Я все еще не понимал, в чем дело.
— Но зачем ты рассказал мне и Тамми правду?
— Тамми я сказал правду, потому что никогда ее не любил. Я даже никогда не говорил ей, что она мне нравится. Поэтому я решил сказать ей правду. А тебе я все рассказал, потому что за эти выходные понял, что совершил огромную ошибку. Самую большую ошибку в моей жизни. Я все еще люблю девушку, которую бросил, и я не знаю, где она и как ее найти. Со мной такого никогда не было. Я не могу спать. Я не могу есть. Я не могу слушать музыку. Я даже распустил сегодня группу. Контракт на запись, альбом… я всю жизнь этого добивался — теперь все в прошлом.
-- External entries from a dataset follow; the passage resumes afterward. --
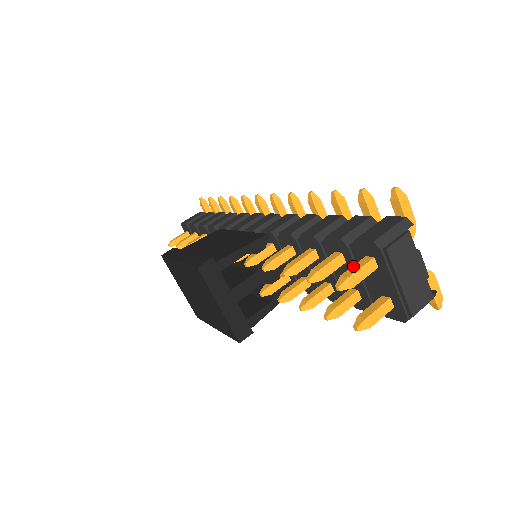
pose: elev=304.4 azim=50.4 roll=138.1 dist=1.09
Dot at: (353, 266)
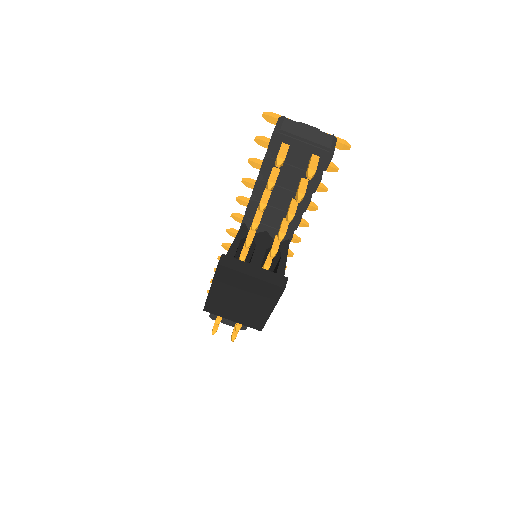
Dot at: occluded
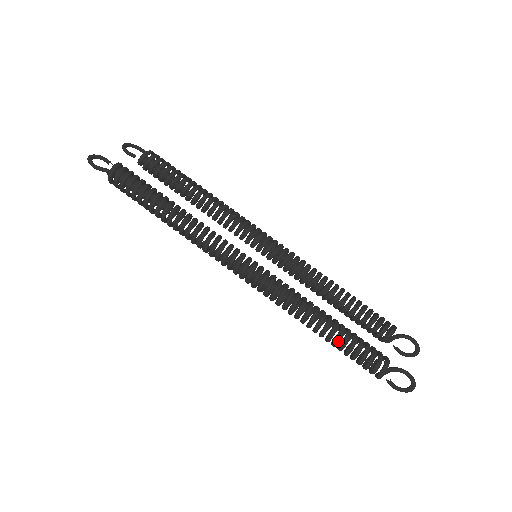
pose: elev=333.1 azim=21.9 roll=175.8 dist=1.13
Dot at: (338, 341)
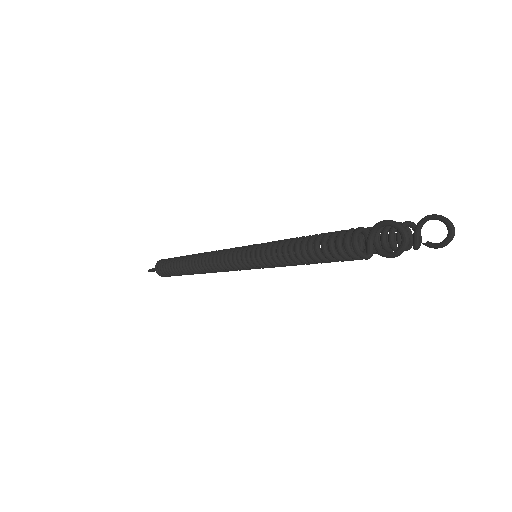
Dot at: (303, 248)
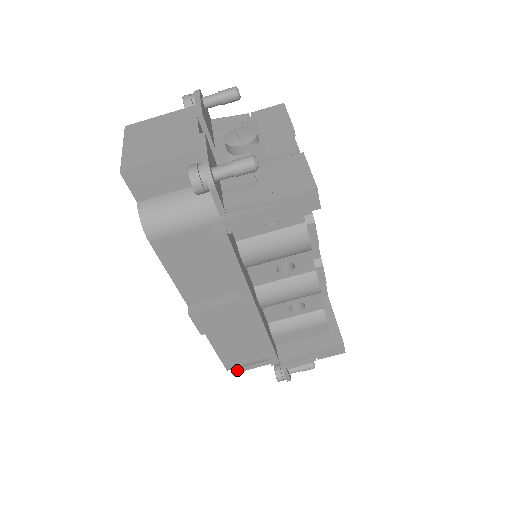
В пятницу я понял, что если я дошел до такого состояния за три недели без нее, то ты за последние три года пережил настоящие адские муки — так что я должен был сказать тебе правду. Мне очень жаль, Вилл. Правда, я очень виноват. Вилл, я так люблю ее, что не знаю, что мне делать.
Саймон не играл. Он говорил искренне, каждое его слово шло от сердца. Трудно было не проникнуться сочувствием к нему, но я сумел. Я был рад, что он страдает. Я был рад, что он знает теперь, что такое настоящая боль. Про себя я возблагодарил богов мести, которые услышали мои молитвы и поспешили на помощь. Мне хотелось насладиться новым положением вещей. Мне даже не надо было рассказывать Саймону о моей грядущей свадьбе, его жизнь рассыпалась на части, а все остальное не так уж важно.
— Как ее зовут? — спросил я, пытаясь представить, что за девушка может поставить великого и несравненного Саймона на колени.
Он затянулся, медленно выпустил дым.
— Кейт, — ответил он. — Ее зовут Кейт.
22:04
Мир тесен, но не настолько. Конечно, это она. Я проверил все до мелочей. В каком университете она училась? В Северном Лондонском университете. Как ее фамилия? Фриманс — как каталог. Какого цвета у нее волосы? Красновато-коричневого. Какой ее любимый фильм? «Девушка Грегори». Где она жила? Если у меня и была слабая надежда, что наши Кейт Фриманс — это две очень похожие, но все же отдельные Кейт Фриманс, которых богини судьбы подбросили на мой жизненный путь, чтобы только лишний — вот уж точно лишний — раз испытать крепость моего рассудка, ответ Саймона разнес ее вдребезги. Кейт раньше жила в моей квартире. Когда Саймон ее бросил, она сказала, что уедет из Лондона.